The presence of seed or grain in an agricultural area rules out waterfowl hunting unless the seed or grain is scattered solely as the result of a normal agricultural planting, normal agricultural harvesting, normal agricultural post-harvest manipulation, or normal soil stabilization practice.

These activities must be conducted in accordance with recommendations of the State Extension Specialists of the Cooperative State Research, Education, and Extension Service of the U.S. Department of Agriculture (Cooperative Extension Service).

I guess hunting in swaths is a big no-no!! :-?


----------



## joespiek (Nov 25, 2003)

4CurlRedleg said:


> This sums it up--
> 
> I guess hunting in swaths is a big no-no!! :-?


I don't think there is anything wrong with hunting a swathed field. Swathing is a normal agricultural harvesting method. So its fair game with the landowners permission because it isn't completely harvested yet.

"The presence of seed or grain in an agricultural area rules out waterfowl hunting unless the seed or grain is scattered solely as the result of a normal agricultural planting, normal agricultural harvesting, normal agricultural post-harvest manipulation, or normal soil stabilization practice."


----------



## Burly1 (Sep 20, 2003)

I stand corrected, and am somewhat surprised. I still can't imagine getting permission to hunt in an unharvested field. Maybe sitting inside the edge of a cornfield, but that's about it. Burl


----------



## Bob Kellam (Apr 8, 2004)

I agree Burl
Getting permission in an unharvested field would be rare indeed. The only instance I could think of would be depradation. last fall, early season the northern tier had waterfowl on every swathed (manipulated) field because of the wet conditions making it impossible to harvest, they did a lot of damage up there.

Later
Bob


----------



## Bull_Can (Apr 30, 2004)

Permission is already granted and there is a small wetland and two rock/brush piles around that will offer me a place to sit. I was curious about the ability to get geese to commit INTO the beans (meaning I would like put out a spread to get their attention), but has anyone ever got geese to land in beans. I am not a big fan of pass shooting and love to decoy, even though the bean fileds are my favorite location to hunt, I would move elsewhere in order to decoy and call birds in. I am in it for the hunt more than the success rate.
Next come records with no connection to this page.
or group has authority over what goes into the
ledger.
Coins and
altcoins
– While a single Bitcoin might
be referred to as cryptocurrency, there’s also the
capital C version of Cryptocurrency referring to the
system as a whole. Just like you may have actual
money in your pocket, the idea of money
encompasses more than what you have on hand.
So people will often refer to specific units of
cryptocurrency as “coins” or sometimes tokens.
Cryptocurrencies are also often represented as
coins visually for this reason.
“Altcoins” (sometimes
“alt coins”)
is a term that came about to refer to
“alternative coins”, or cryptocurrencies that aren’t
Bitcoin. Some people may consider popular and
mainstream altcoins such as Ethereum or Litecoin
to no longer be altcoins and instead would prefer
As for a swathed field, I had my best early goose the year the farmer had just cut his alfalfa and we were able to lay right in the rows...beautiful! That was the year those goose magnets came out and with our being invisible in the rows, well...it was nice.


----------



## mallardhunter (May 15, 2004)

In the beans you could dig your self a little pit about 6inches deep so you don't stick out.


----------



## Matt Jones (Mar 6, 2002)

The only hunt I've ever had in unharvested beans was during the early season in an area of WI that is mostly forested and has very little agriculture. I was shocked to see all the goose heads sticking up out of beans that were a couple feet high but I guess there was really nothing else for them to feed on as this was the ONLY agricultural field of any type for miles. We shot a six man limit with all our shots on geese with their feet down and fully committed. It was some easy shooting. 8)

I've never seen geese feeding in unharvested beans before or after this and if they have any other options I doubt they will do it. I honestly think you'd be better off hunting the wetland than the beans.


----------